Two days later, the house was clean and since the harvest was complete, Sarabek’s father gave everyone 2 days of rest. The third day would be the day of worship and then they would begin the winter tasks in the vineyard. Sarabek’s mother walked with Sarabek to Ruth’s house and Judith was there already. The girls enjoyed a midday meal with the women and then went outdoors to the dovecote Ruth’s father kept. They spent the afternoon talking about the wedding and how wonderful everything had been.

That night after supper, they settled down in Ruth’s room and began to talk quietly. Ruth, older than Sarabek by almost a year, asked them to promise to keep her newest secret; she was betrothed to a young man in the village. He was the tailor’s son and had learned his father’s trade. They were to be married in the springtime and Ruth would live with him in the small house attached to his family’s larger one. Judith and Sarabek hugged their friend and said, of course, they would keep her secret. It would be announced in a month after most of the latter rains had fallen.

Judith said she too had a secret. She said her father, a carpenter, had been speaking with the father of one of the goatherds who lived at the southern end of the valley. His oldest son was preparing a new home and would farm some of his family’s land and the fathers were praying about their children being married. Judith made her friends promise to keep her secret too. If they married it would not be for a year since the fathers wanted the new farm’s first season to be harvested before the wedding. Judith felt sure it would happen and she and her mother were working harder at assembling her housekeeping goods that she would bring to the marriage.

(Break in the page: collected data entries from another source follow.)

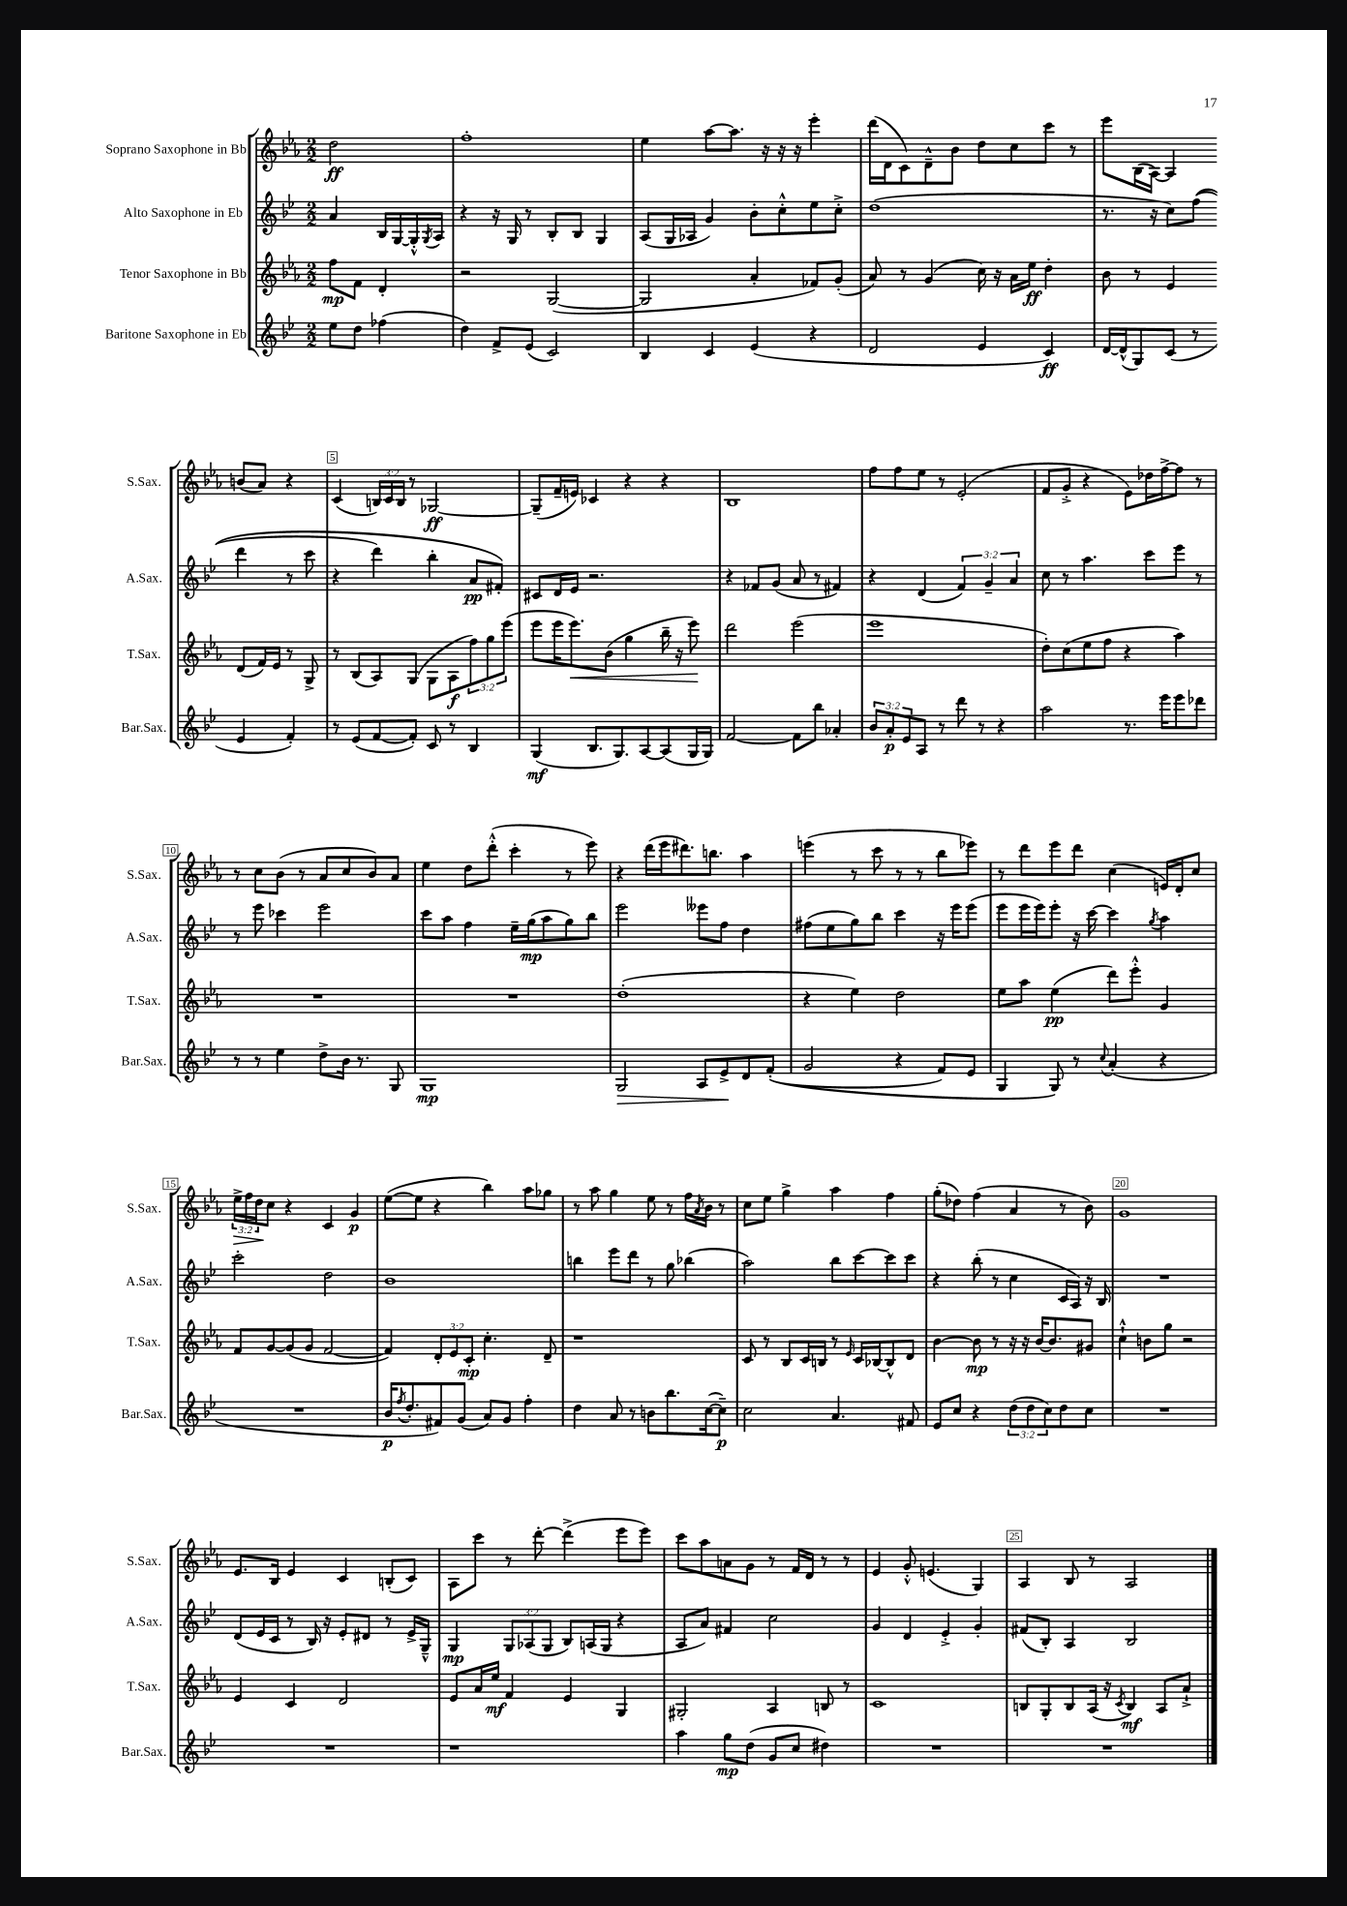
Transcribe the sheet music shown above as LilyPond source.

<<
\new StaffGroup <<
\new Staff = "s0" \with { instrumentName = "Soprano Saxophone in Bb" shortInstrumentName = "S.Sax." } {
    \clef treble \key ees \major \numericTimeSignature \time 2/2 \override Staff.TupletNumber.text = #tuplet-number::calc-fraction-text \partial 2
    d''2\ff |
    f''1-. |
    ees''4 aes''8~ aes''8. r16 r16 r16 ees'''4-. |
    d'''16( d'16 c'8) d'8---^ bes'8 d''8 c''8 c'''8 r8 |
    ees'''8 bes16( aes16~) aes4 b'8( aes'8) r4 |
    c'4( \tuplet 3/2 { b16) c'16 b16 } r8 ges2~\ff |
    ges8--( f'16-- e'16) ces'4 r4 r4 |
    bes1 |
    f''8 f''8 ees''8 r8 ees'2-.( |
    f'8 g'8-.-> r4 ees'8) des''16 f''16~-> f''8 r8 |
    r8 c''8 bes'8( r8 aes'8 c''8 bes'8) aes'8 |
    ees''4 d''8 d'''8-.-^( c'''4-. r8 ees'''8) |
    r4 d'''16( ees'''16 dis'''8.) b''8. aes''4 |
    e'''4( r8 c'''8 r8 r8 bes''8 ees'''8) |
    r8 d'''8 ees'''8 d'''8 c''4( e'16) d'16-. c''8 |
    \tuplet 3/2 { ees''16->\> f''16 d''16\! } c''8 r4 c'4 g'4\p |
    ees''8~( ees''8 r4 bes''4) aes''8 ges''8 |
    r8 aes''8 g''4 ees''8 r8 f''16 \acciaccatura { aes'8 } bes'16 r8 |
    c''8 ees''8 g''4-> aes''4 f''4 |
    g''8-.( des''8) f''4( aes'4 r8 bes'8) |
    g'1 |
    ees'8. bes16 ees'4 c'4 b8-.( c'8) |
    aes8 c'''8 r8 d'''8~-. d'''4->( ees'''8 ees'''8) |
    c'''8 aes''8 a'8 g'8 r8 f'16 d'16 r8 r8 |
    ees'4 g'8-.-^ e'4.( g4) |
    aes4 bes8 r8 aes2 \bar "|." |
}
\new Staff = "s1" \with { instrumentName = "Alto Saxophone in Eb" shortInstrumentName = "A.Sax." } {
    \clef treble \key bes \major \numericTimeSignature \time 2/2 \override Staff.TupletNumber.text = #tuplet-number::calc-fraction-text \partial 2
    a'4 bes16 g16~ g16-.-^ \acciaccatura { g8 } a16 |
    r4 r16 g16 r8 bes8-. bes8 g4 |
    a8( g16 aes16 g'4) bes'8-. c''8-.-^ ees''8 c''8-.-> |
    d''1( |
    r8. r16 c''8) f''8(\( d'''4 r8 c'''8 |
    r4 d'''4) bes''4-. a'8\pp fis'8-.\) |
    cis'8 d'16 ees'16 r2. |
    r4 fes'8 g'8( a'8 r8 fis'4) |
    r4 d'4( \tuplet 3/2 { f'4) g'4-- a'4 } |
    c''8 r8 a''4. c'''8 ees'''8 r8 |
    r8 ees'''8 ces'''4 ees'''2 |
    c'''8 a''8 f''4 ees''16-- g''16\mp( a''8 g''8) bes''8 |
    ees'''2 eeses'''8 f''8 d''4 |
    fis''8( ees''8 g''8) bes''8 c'''4 r16 ees'''16 ees'''8( |
    ees'''8 ees'''16 ees'''16) ees'''8-. r16 c'''16~ c'''4 \acciaccatura { g''8 } a''4 |
    c'''2-. d''2 |
    bes'1 |
    b''4 ees'''8 d'''8 r8 g''8 bes''4( |
    a''2) bes''8 c'''8~ c'''8 c'''8 |
    r4 bes''8-.( r8 c''4 c'16 a16) r16 bes16 |
    R1 |
    d'8( ees'16 c'16 r8 bes16) r16 ees'8-. dis'8 r8 ees'16-> g16---^ |
    g4\mp \tuplet 3/2 { g8 aes8( g8 } bes8) a16( g16 r4 |
    a8 a'8) fis'4 c''2 |
    g'4 d'4 ees'4-.-> g'4-. |
    fis'8( bes8-.) a4 bes2 \bar "|." |
}
\new Staff = "s2" \with { instrumentName = "Tenor Saxophone in Bb" shortInstrumentName = "T.Sax." } {
    \clef treble \key ees \major \numericTimeSignature \time 2/2 \override Staff.TupletNumber.text = #tuplet-number::calc-fraction-text \partial 2
    f''8\mp f'8 d'4-. |
    r2 g2~( |
    g2 aes'4-. fes'8) g'8-.( |
    aes'8) r8 g'4( c''16) r16 aes'16 ees''16\ff d''4-. |
    bes'8 r8 ees'4 d'8( f'16) ees'16 r8 g8-> |
    r8 bes8( aes8) g8( g8 aes8\f \tuplet 3/2 { f''8) g''8 ees'''8( } |
    ees'''8 ees'''16 ees'''8.\<) bes'8( g''4 bes''16-- r16 ees'''8\!) |
    d'''2 ees'''2( |
    ees'''1 |
    d''8-.) c''8( ees''8 f''8 r4 aes''4) |
    R1 |
    R1 |
    d''1-.( |
    r4 ees''4) d''2 |
    ees''8 aes''8 ees''4\pp( d'''8) ees'''8-.-^ g'4 |
    f'8 g'8~ g'8( g'8 f'2~ |
    f'4) \tuplet 3/2 { d'8-. ees'8 c'8-.\mp } c''4.-. d'8-- |
    r1 |
    c'8 r8 bes8 c'16 b16 r8 \grace { ees'16 } c'16 bes16~ bes8-^ d'8 |
    bes'4~ bes'8\mp r8 r16 r16 bes'16~ bes'8. gis'8 |
    c''4-!-^ b'8 g''8 r2 |
    ees'4 c'4 d'2 |
    ees'8 aes'16 ees''16\mf f'4 ees'4 g4 |
    gis2-. aes4 b8 r8 |
    c'1 |
    b8 g8-. b8 aes16( r16 \acciaccatura { c'8 } b4\mf) aes8 aes'8-!-> \bar "|." |
}
\new Staff = "s3" \with { instrumentName = "Baritone Saxophone in Eb" shortInstrumentName = "Bar.Sax." } {
    \clef treble \key bes \major \numericTimeSignature \time 2/2 \override Staff.TupletNumber.text = #tuplet-number::calc-fraction-text \partial 2
    ees''8 d''8 fes''4( |
    d''4) f'8-> ees'8( c'2) |
    bes4 c'4 ees'4( r4 |
    d'2 ees'4 c'4\ff) |
    d'16~ d'16-^( g8) c'8( r8 ees'4 f'4-.) |
    r8 ees'8( f'8~ f'8-.) c'8 r8 bes4 |
    g4\mf( bes8. g8.) a8~ a8( g16 g16) |
    f'2~ f'8 bes''8 aes'4-. |
    \tuplet 3/2 { bes'8 a'8-.\p ees'8 } a8 r8 d'''8 r8 r4 |
    a''2 r8. ees'''16 ees'''8 des'''8 |
    r8 r8 ees''4 d''8-> bes'16 r8. g8 |
    g1\mp |
    g2\> a8 ees'8->\! d'8 f'8-.(\( |
    g'2 r4 f'8) ees'8 |
    g4 g8\) r8 \appoggiatura { c''8 } a'4-.( r4 |
    R1 |
    bes'16\p \acciaccatura { f''8 } d''8.-. fis'8) g'8( a'8) g'8 f''4-. |
    d''4 a'8 r8 b'8 bes''8. c''16~( c''8--\p) |
    c''2 a'4. fis'8 |
    ees'8 c''8 r4 \tuplet 3/2 { d''8( d''8 c''8) } d''8 c''8 |
    R1 |
    R1 |
    r1 |
    a''4 g''8\mp d''8( g'8 c''8 dis''4) |
    R1 |
    R1 \bar "|." |
}
>>
>>
\layout { \context { \Score \override BarNumber.break-visibility = ##(#f #t #t) barNumberVisibility = #(every-nth-bar-number-visible 5) \override BarNumber.stencil = #(make-stencil-boxer 0.1 0.3 ly:text-interface::print) } }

Sarabek rejoiced with her friends and promised them both to weave special shawls for their weddings for them. She would make them of their favorite colors and have them ready. She knew her mother would understand when she said she had special gifts in mind for her friends when she began dying the wool. She could see her mother’s smile as she told her they had to be done and ready, for her mother was always generous to the women and girls in the valley.

As Sarabek thought about her friends’ weddings approaching, she remembered her grandmother’s words and wondered when she would be ready for marriage and who the man her grandmother had spoken of would be. She silently prayed that her husband would be kind and that their life together would be blessed.

The girls chattered until Ruth’s mother stuck her head in the room and told them to go to sleep. They were so excited they whispered to each other until the waning moon rose and finally, they all dropped off. The next day they spent in the garden and dovecote, helping Ruth’s mother in the house and enjoying each other as they had not done since they were much younger. That night before the day of worship, they went to bed early, promising to be friends forever even with the changes coming in their lives. After worship ended, Sarabek and her friends said goodbye and hugged each other, smiling about the secrets they shared and looking forward to the new chapters in their lives.